A government crisis in Kuwait was averted after the opposition fell short by one vote in its efforts to prevent the incoming Cabinet of Ministers from taking their seats in the National Assembly. Under Kuwait's constitution members of the government must also sit in the country's parliament
The Prime Minister and other members of the cabinet were sworn in this morning at the beginning of a regular session of the National Assembly, despite an attempt by opposition members to boycott the session and making it invalid. If 33 out of the 50 deputies fail to attend the session it will be invalidated, but the opposition could only get the support of 32, one short of the required number.
Opposition members were protesting against the Constitutional Court's decision to remove opposition leader Badr al-Dahhum despite the Court of Cassation’s decision to allow him to stand for election.
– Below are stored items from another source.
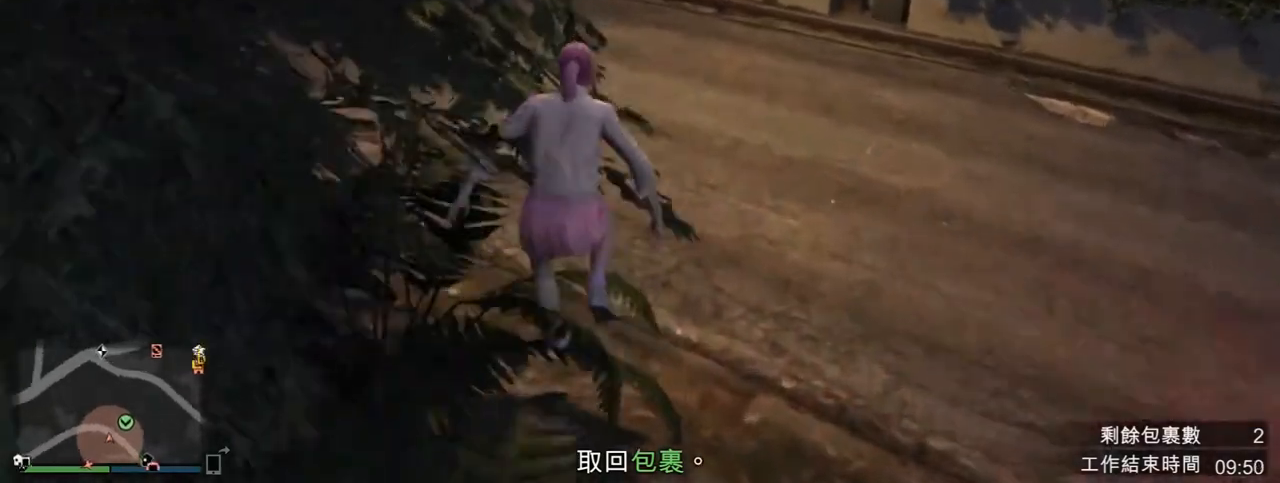
{"keys": ["shift", "w"], "mouse": [], "events": [[467, "shift", "down"]]}
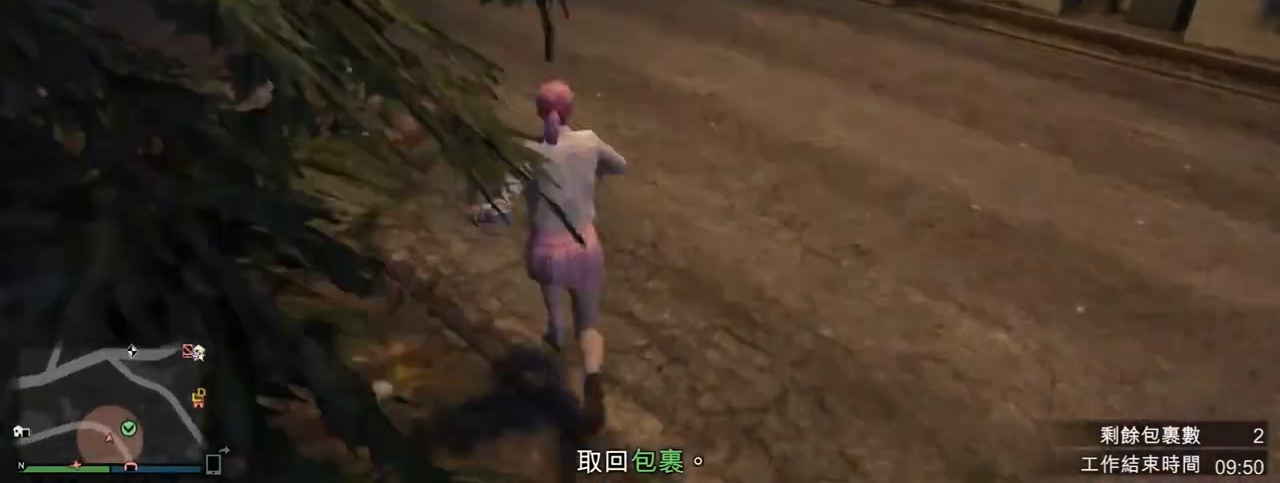
{"keys": ["shift", "w"], "mouse": [], "events": []}
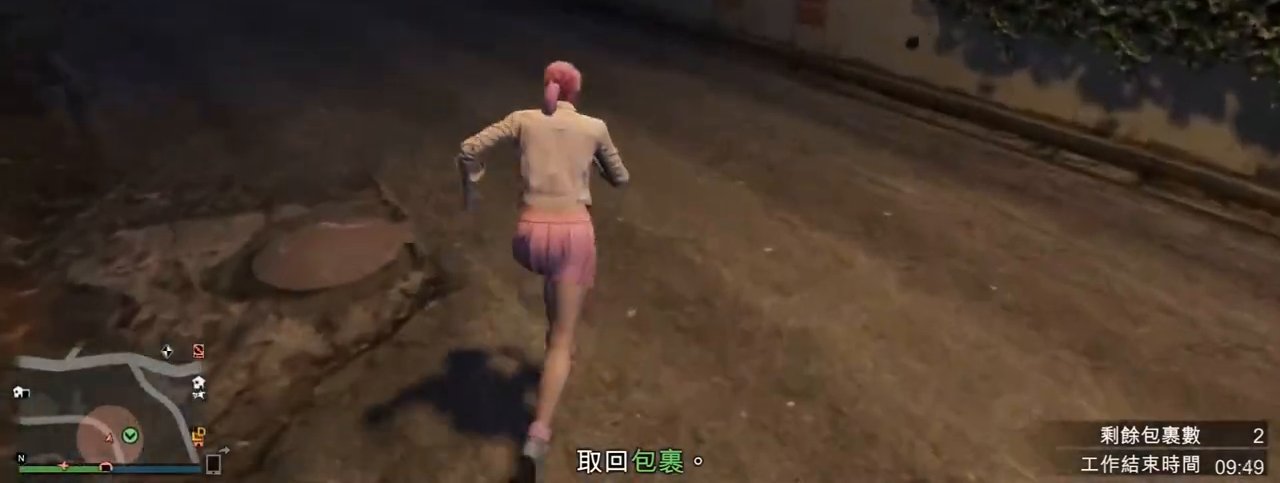
{"keys": ["shift", "w"], "mouse": [], "events": []}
A high-ranking source within the Kuwaiti government confirmed to newspaper Al-Arabi al-Jadeed that "significant movements by important parties within the Kuwaiti government led to the government getting enough support to take the hard-won oath and that the government used its last resort, which is the Emiri Order, to encourage deputies to attend the swearing-in session."
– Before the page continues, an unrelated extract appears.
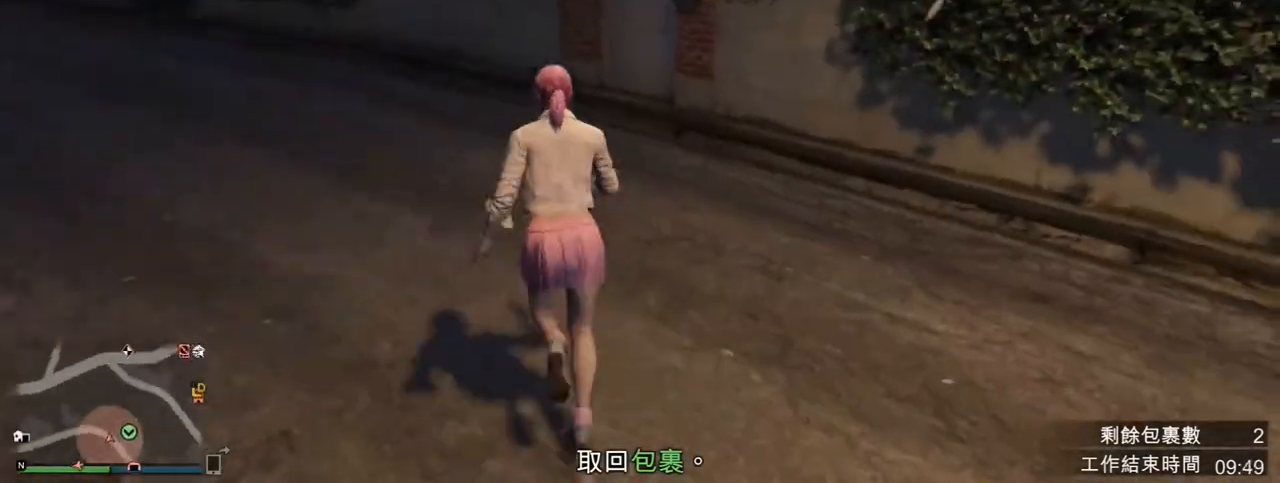
{"keys": ["shift", "w"], "mouse": [], "events": []}
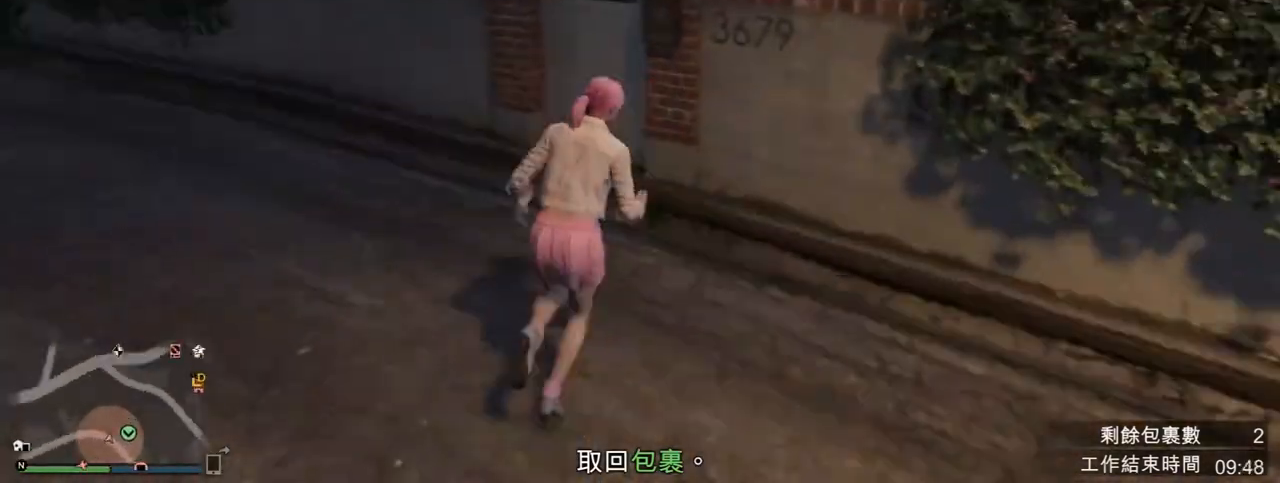
{"keys": ["w"], "mouse": [], "events": [[333, "shift", "up"]]}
Kuwait's emir, Sheikh Nawaf al-Ahmad al-Sabah, on Monday called on members of parliament to allow the government to take the oath of office. The Emir stressed the need for co-operation between the executive and legislative branches.
After the swearing-in, the National Assembly approved a draft law to secure financing for banks in order to support locals who suffered during the pandemic. The Assembly is also set to discuss an amnesty bill pardoning people charged with storming parliament in 2011, including former parliamentarians in self-exile abroad.